- Extracted data entries -
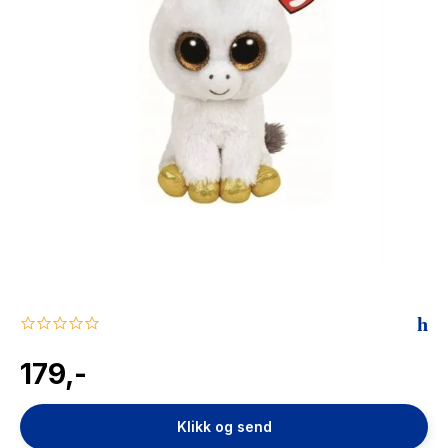
The Housemaid
0.0
star
rating
179,-
Klikk og send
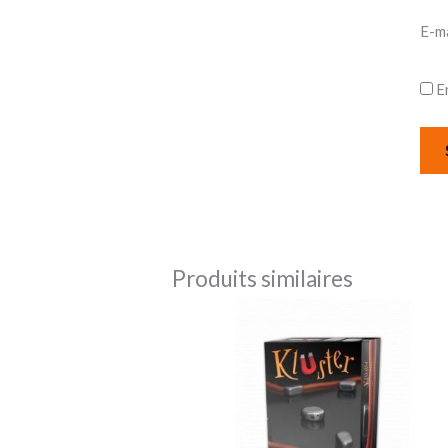
E-m
E
Produits similaires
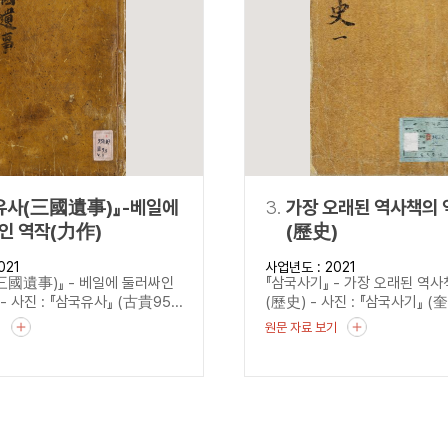
설명
용”이 동시에 포함된 자료를 검
약용”이 포함된 자료를 검색
 “정약용”이 나오지 않는 자
유사(三國遺事)』-베일에
3.
가장 오래된 역사책의 
인 역작(力作)
(歷史)
021
사업년도 : 2021
三國遺事)』 - 베일에 둘러싸인
『삼국사기』 - 가장 오래된 역
 사진 : 『삼국유사』 (古貴95...
(歷史) - 사진 : 『삼국사기』 (奎
기
원문 자료 보기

- PROBLEM TO WORK ON -
When repeating the entries, leave out every picture and keep the rest exact.

- YOUR SOLUTION -
The Housemaid
0.0
star
rating
179,-
Klikk og send
E-m
E
Produits similaires
설명
용”이 동시에 포함된 자료를 검
약용”이 포함된 자료를 검색
 “정약용”이 나오지 않는 자
유사(三國遺事)』-베일에
3.
가장 오래된 역사책의 
인 역작(力作)
(歷史)
021
사업년도 : 2021
三國遺事)』 - 베일에 둘러싸인
『삼국사기』 - 가장 오래된 역
 사진 : 『삼국유사』 (古貴95...
(歷史) - 사진 : 『삼국사기』 (奎
기
원문 자료 보기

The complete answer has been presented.